Presidential Diversions: From George Washington to George W. Bush
By Paul F. Boller Jr.
(Harcourt, $25)
Former history professor Boller has made a literary career out of cataloguing the quirks and quips of U.S. chief executives. Here he recalls their favorite pastimes, from John Quincy Adams’ penchant for skinny-dipping and Grover Cleveland’s love of beer gardens, to Woodrow Wilson’s aborted attempt to write fiction, George Washington’s wont to cut a rug and Lyndon Johnson’s four-pack-a-day cigarette habit.

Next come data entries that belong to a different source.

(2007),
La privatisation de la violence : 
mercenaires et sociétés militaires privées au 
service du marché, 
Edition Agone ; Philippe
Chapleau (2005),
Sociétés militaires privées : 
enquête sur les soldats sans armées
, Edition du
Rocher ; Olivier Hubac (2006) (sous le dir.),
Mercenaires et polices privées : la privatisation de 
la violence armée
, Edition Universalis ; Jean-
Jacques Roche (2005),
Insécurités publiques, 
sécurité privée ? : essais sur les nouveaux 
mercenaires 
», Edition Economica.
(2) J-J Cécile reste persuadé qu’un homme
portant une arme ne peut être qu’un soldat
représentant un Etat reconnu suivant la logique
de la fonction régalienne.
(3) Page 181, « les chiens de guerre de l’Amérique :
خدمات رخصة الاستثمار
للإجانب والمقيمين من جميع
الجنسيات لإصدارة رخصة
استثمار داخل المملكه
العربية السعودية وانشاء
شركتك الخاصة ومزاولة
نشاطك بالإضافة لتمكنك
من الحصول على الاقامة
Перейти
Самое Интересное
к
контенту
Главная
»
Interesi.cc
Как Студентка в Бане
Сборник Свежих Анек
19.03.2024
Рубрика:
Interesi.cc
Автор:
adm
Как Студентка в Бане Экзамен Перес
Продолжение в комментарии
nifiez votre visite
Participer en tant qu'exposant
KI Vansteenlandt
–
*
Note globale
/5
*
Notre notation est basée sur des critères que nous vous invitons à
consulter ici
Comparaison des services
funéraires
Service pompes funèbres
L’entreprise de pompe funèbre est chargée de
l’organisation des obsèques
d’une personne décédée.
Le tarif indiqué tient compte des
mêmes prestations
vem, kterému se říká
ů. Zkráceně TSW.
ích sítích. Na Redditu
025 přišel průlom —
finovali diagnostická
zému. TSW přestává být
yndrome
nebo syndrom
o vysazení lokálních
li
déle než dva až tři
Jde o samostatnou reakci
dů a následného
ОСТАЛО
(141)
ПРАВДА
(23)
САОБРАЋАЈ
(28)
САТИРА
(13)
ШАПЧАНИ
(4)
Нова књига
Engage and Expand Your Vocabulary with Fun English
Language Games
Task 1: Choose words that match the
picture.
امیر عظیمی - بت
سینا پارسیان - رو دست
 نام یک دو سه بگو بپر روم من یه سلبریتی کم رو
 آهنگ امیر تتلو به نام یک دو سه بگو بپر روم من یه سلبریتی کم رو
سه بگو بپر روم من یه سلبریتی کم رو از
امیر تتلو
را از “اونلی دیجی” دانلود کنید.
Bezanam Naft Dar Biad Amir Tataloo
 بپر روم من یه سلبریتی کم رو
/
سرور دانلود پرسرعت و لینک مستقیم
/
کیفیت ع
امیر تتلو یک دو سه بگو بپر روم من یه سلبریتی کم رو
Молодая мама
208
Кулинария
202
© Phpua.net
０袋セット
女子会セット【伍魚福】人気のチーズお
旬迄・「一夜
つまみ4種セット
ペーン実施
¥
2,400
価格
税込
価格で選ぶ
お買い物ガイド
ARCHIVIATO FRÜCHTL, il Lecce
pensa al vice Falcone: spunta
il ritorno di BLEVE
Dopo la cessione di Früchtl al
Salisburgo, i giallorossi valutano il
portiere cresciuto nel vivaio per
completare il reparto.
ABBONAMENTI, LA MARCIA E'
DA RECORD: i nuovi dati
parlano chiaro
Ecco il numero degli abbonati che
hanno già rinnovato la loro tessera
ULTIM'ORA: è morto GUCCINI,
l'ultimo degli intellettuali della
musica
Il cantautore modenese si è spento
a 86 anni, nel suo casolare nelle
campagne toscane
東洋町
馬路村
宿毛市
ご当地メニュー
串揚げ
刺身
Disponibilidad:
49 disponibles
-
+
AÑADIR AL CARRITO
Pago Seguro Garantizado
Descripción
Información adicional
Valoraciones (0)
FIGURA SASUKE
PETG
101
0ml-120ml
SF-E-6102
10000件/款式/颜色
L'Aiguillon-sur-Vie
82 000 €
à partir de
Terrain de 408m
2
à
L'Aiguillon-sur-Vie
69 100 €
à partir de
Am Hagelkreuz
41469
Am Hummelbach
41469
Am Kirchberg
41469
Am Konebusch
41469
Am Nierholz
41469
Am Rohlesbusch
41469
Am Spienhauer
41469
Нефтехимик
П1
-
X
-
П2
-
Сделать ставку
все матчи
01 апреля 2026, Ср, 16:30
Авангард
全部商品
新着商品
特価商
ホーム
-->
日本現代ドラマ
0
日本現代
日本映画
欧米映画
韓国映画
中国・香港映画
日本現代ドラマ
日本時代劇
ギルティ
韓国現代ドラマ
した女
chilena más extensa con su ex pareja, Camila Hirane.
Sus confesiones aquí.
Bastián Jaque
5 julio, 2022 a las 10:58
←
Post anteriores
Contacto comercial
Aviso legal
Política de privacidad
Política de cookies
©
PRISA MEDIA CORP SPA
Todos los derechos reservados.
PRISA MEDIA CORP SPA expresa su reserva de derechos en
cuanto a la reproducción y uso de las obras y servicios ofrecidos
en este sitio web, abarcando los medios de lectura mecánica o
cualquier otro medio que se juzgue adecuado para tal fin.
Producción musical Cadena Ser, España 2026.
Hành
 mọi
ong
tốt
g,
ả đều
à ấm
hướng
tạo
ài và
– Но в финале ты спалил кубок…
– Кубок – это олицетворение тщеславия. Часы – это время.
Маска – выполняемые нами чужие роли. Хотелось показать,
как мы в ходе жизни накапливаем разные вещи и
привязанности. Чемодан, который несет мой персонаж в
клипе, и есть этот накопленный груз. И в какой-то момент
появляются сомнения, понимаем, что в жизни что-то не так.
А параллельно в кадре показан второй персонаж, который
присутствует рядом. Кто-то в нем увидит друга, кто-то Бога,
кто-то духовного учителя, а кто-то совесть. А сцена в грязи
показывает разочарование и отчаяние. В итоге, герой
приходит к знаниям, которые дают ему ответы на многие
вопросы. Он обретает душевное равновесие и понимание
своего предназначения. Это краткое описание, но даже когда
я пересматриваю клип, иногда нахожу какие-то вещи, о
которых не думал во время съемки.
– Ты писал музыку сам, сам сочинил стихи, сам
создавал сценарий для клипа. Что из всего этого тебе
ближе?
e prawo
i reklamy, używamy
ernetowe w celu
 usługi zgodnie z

Dancing with Rose: Finding Life in the Land of Alzheimer’s
By Lauren Kessler (Viking, $24.95)
The author had long endured a very difficult relationship with her mother. But after watching Alzheimer’s disease first turn her parent into a stranger in her own life, and then steal away that life, Kessler, who heads the University of Oregon’s graduate program in literary nonfiction, decided the way to assuage her guilt was to sign on as a caregiver at an Alzheimer’s facility. She wasn’t surprised by the humbling labor or sense of powerlessness attendant to this job; what she hadn’t expected, however, were the humor and humanity that end-of-life care would expose. Unsentimental, yet warmed by the characters of the patients and the underpaid attendants struggling to keep them comfortable, Dancing with Rose shows just how much life can still be enjoyed by those with so little of it left.